Ever since I saw this post in August, I fell in love with the quote and wished I knew how to apply it to my life.
The thing is, visions of both the constructed present and imagined future elude me at the moment.
It’s true: I should grant that I have been back in the States and officially not-employed a grand total of 7 days. I was looking forward to this opportunity to be at home and contemplate my direction. Turns out I forgot (or underestimated, at least) the voracity of my impatience!
I’m not sure if my desire to have a capital-P Plan to follow is realistic and needed. Or if it’s just that – a desire akin to my desire to eat chocolate every day and never see any changes to my BMI. Regardless, some sort of goal is necessary.

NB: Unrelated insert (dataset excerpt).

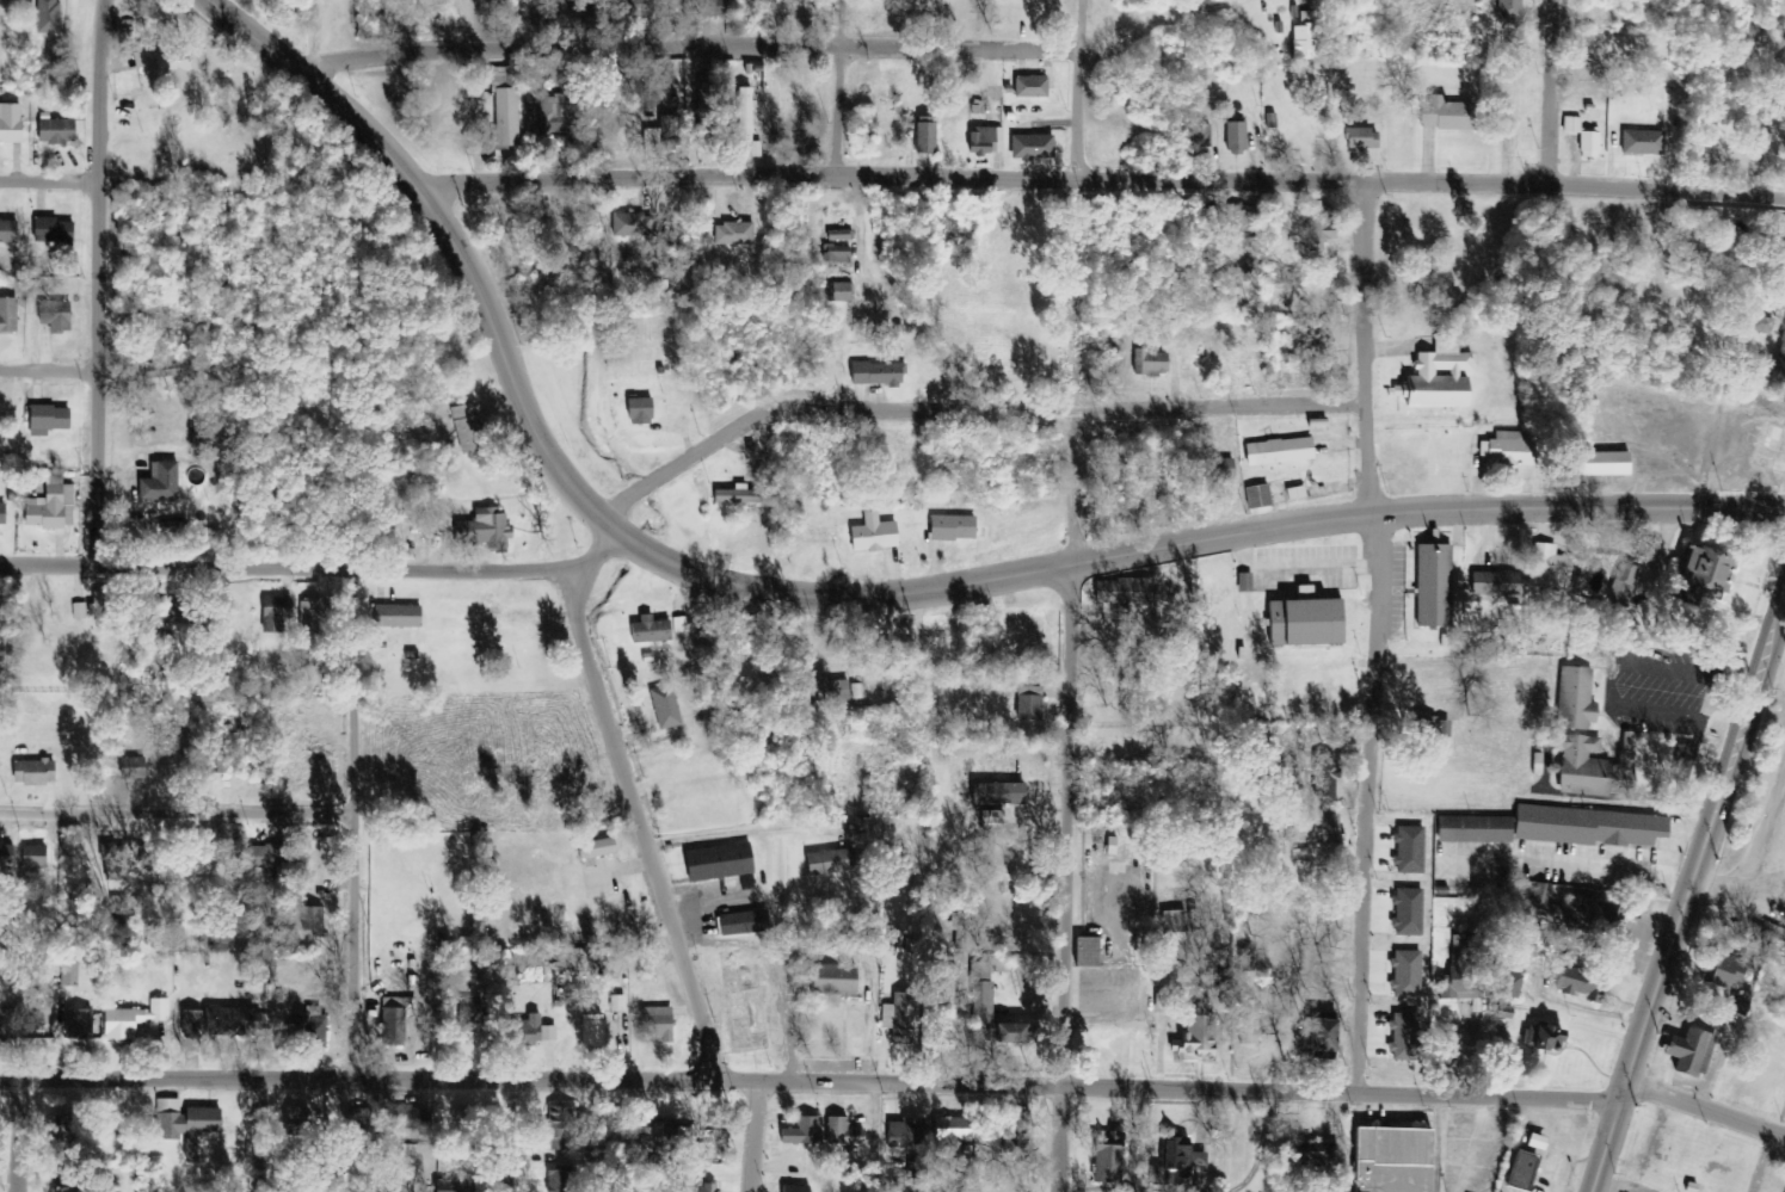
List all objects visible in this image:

At present I waffle (daily) between:
- moving back to Seattle and finding a studio or roommate situation. Pros: I like Seattle and my church there and have great friends there. Cons: higher cost of living
- finding a job in the hometown and living with the parents. Pros: reduced cost of living. Cons: less to do (which could contribute to saving more money or detract should I then make frequent road trips etc) and it’s harder to see the fewer friends who still live here.
Honestly, it comes down to money (and where/whether I can find a job). So I should find a goal beyond the immediate need for employment. Is it paying off my student loan? (Yes) Is it travel? (Yes – but where, when, and how much will it cost?) Is it starting to settle into a less transient life? (Sometimes yes)
This future that I am dreaming, it is multi-faceted, and I currently fail to see a path that will take me to both travel and stability. Not to say one isn’t there, but my perspective is rather limited at the moment.
Well, friends, this should be an interesting adventure ahead of us. Onwards and upwards!